Segundo o levantamento, Minas reúne quase 14,5 mil hectares de áreas urbanizadas em declive acentuado. Cada hectare corresponde a 10 mil metros quadrados, dimensão maior do que um campo de futebol profissional, que tem pouco mais de 7 mil metros quadrados. Na sequência do ranking aparecem Rio de Janeiro, São Paulo e Santa Catarina, com mais de 8,5 mil hectares, 8,1 mil hectares e 3,7 mil hectares, respectivamente.
A pesquisa também destaca o caso de Juiz de Fora, município mais atingido pelas chuvas na Zona da Mata, com 65 mortos. Em 2024, a cidade tinha 1.256 hectares de área urbanizada em terrenos inclinados, o que coloca o município como o terceiro do país com maior ocupação desse tipo de relevo. À frente aparecem as capitais Rio de Janeiro, com 1,7 mil hectares, e São Paulo, com 1,5 mil hectares.

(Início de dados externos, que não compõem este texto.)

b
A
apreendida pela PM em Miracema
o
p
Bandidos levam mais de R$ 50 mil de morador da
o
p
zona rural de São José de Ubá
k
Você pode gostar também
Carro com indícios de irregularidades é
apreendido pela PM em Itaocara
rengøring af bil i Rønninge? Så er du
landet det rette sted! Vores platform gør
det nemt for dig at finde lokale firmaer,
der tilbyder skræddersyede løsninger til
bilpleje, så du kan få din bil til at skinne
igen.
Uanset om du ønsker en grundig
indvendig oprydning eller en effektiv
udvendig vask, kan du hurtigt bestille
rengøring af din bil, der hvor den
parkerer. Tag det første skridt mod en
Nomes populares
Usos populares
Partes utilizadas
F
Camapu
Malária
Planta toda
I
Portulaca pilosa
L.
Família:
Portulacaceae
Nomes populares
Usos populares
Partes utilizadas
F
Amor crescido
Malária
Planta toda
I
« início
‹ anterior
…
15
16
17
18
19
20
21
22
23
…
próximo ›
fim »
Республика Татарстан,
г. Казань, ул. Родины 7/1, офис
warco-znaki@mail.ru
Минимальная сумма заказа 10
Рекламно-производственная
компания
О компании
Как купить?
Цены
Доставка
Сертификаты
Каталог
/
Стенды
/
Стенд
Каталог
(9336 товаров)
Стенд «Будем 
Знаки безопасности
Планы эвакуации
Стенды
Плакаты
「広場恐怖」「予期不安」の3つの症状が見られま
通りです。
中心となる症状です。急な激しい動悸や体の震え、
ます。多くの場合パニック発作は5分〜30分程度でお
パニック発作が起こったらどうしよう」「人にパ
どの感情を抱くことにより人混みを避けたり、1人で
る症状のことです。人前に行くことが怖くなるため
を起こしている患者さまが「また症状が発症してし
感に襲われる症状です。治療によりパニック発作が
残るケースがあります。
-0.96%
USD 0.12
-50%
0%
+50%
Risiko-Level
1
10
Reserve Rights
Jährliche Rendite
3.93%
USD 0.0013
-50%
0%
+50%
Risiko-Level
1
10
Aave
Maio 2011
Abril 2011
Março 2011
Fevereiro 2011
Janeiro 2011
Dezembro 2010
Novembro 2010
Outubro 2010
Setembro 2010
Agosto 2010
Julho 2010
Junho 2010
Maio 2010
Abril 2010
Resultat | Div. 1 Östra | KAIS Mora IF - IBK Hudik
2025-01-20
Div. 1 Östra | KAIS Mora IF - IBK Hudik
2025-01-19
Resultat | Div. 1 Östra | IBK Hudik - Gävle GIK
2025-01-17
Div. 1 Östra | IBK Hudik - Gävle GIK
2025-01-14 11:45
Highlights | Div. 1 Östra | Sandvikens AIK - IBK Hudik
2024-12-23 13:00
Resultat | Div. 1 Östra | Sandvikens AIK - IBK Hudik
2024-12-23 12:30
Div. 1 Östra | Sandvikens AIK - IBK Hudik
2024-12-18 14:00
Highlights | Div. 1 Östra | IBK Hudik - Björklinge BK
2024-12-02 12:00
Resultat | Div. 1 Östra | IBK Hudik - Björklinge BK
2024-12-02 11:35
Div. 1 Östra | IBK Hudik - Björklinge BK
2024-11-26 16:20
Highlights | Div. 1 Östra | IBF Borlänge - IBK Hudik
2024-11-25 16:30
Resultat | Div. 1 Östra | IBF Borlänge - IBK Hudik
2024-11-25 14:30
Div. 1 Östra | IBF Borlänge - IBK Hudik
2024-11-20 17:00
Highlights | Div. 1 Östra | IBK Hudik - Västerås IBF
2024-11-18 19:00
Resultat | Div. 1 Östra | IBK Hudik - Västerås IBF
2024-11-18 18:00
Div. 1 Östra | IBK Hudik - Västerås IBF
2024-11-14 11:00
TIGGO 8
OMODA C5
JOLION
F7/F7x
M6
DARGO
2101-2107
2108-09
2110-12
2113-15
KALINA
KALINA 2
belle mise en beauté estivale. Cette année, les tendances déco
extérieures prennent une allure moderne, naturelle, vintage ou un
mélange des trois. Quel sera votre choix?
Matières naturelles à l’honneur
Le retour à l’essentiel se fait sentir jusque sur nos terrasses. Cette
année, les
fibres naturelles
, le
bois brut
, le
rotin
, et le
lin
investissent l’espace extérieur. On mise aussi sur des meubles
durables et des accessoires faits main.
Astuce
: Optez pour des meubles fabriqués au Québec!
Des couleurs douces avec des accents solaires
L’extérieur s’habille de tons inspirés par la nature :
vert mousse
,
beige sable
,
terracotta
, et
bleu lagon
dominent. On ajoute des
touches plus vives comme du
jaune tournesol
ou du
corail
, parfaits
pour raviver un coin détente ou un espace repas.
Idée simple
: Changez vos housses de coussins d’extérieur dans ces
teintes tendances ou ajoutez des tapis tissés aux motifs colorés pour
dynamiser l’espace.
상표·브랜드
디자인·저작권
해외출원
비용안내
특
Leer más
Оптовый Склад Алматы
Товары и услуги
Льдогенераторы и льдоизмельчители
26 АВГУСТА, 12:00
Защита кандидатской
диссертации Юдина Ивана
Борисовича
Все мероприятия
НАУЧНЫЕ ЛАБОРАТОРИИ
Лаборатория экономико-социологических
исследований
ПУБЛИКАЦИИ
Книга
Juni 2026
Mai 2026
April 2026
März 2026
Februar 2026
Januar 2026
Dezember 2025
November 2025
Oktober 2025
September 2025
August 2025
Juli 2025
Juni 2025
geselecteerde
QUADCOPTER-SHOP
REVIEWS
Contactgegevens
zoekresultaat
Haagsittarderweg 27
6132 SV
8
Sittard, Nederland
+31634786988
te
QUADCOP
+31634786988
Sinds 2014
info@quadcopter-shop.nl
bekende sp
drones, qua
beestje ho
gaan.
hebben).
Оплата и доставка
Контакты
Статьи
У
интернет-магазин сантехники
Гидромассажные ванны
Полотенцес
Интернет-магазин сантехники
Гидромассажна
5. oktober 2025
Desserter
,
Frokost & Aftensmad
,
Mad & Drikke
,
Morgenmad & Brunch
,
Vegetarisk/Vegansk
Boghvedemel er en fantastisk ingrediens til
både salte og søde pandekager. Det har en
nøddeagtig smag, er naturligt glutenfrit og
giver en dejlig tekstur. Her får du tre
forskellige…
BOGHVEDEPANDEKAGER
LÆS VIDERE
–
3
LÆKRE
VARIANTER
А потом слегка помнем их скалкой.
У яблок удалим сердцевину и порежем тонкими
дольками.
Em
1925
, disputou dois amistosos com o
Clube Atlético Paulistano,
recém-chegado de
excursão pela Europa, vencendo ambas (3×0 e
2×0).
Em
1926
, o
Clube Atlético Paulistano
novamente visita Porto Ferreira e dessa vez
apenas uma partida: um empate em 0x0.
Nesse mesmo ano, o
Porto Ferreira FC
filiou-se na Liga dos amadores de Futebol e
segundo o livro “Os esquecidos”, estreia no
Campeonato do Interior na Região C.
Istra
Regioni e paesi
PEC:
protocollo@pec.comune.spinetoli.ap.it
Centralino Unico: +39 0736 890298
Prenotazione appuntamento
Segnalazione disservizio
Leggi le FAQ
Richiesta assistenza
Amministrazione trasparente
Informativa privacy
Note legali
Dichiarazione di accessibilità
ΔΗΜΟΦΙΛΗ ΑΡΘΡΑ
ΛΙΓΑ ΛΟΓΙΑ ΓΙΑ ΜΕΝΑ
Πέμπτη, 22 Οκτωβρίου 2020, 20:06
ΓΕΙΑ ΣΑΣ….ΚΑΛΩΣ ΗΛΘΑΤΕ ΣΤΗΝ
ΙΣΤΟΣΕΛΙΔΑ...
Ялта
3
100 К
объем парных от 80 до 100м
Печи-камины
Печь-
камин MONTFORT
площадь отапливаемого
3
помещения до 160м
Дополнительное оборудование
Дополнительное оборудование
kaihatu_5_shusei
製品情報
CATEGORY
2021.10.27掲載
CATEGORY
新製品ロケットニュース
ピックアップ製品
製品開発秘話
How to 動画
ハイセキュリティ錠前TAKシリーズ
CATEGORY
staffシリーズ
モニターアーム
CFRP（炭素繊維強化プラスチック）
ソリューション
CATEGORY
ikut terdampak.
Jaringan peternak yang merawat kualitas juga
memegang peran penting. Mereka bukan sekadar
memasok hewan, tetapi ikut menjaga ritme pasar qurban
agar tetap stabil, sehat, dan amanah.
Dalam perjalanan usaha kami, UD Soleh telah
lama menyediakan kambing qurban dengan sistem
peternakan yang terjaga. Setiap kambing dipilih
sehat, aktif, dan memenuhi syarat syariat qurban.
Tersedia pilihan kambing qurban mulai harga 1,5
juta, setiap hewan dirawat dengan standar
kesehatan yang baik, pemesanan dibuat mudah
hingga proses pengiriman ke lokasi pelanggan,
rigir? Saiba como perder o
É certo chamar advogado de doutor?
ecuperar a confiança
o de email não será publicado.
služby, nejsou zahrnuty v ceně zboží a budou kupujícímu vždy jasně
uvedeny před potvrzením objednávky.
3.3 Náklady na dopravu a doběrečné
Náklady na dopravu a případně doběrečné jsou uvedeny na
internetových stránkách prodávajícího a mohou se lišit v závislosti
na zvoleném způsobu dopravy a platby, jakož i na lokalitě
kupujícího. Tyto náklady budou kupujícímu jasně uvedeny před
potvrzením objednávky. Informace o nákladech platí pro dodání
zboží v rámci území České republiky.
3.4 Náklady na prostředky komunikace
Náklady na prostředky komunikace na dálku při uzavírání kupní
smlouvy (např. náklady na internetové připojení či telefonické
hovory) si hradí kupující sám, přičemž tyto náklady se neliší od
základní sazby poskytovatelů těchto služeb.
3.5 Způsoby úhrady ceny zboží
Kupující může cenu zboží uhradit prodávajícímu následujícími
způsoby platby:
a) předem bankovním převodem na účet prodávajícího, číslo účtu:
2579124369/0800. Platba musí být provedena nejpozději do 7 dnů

O estudo aponta que a ocupação de áreas de risco avançou mais rápido do que a urbanização em geral nas últimas quatro décadas. Entre 1985 e 2024, a área urbanizada no Brasil cresceu de 1,8 milhão para 4,5 milhões de hectares, enquanto as áreas construídas em regiões com declividade acentuada passaram de 14 mil para 43,4 mil hectares. Para a coordenadora do levantamento, Mayumi Hirye, episódios extremos e mudanças no padrão climático precisam entrar no centro do debate sobre expansão urbana, porque os impactos atingem com mais peso áreas mais sensíveis e vulneráveis.
Além das encostas, o MapBiomas chama atenção para a proximidade de rios e córregos, que compõem a drenagem natural das cidades e elevam a exposição a enxurradas e inundações. Em 2024, foram identificados 1,2 milhão de hectares de áreas urbanas no Brasil com risco maior por essa característica. O Rio de Janeiro liderava com 108,2 mil hectares, e o estudo aponta crescimento importante ao longo do período observado. Rondônia também aparece com alta, ao mais do que dobrar a ocupação urbana próxima a áreas de drenagem natural entre 1985 e 2024.
Para o MapBiomas, o cenário reforça a necessidade de monitorar a expansão urbana em encostas e margens fluviais, com medidas de planejamento e prevenção, diante do aumento de eventos extremos e do papel ambiental das várzeas e planícies alagáveis na proteção das cidades.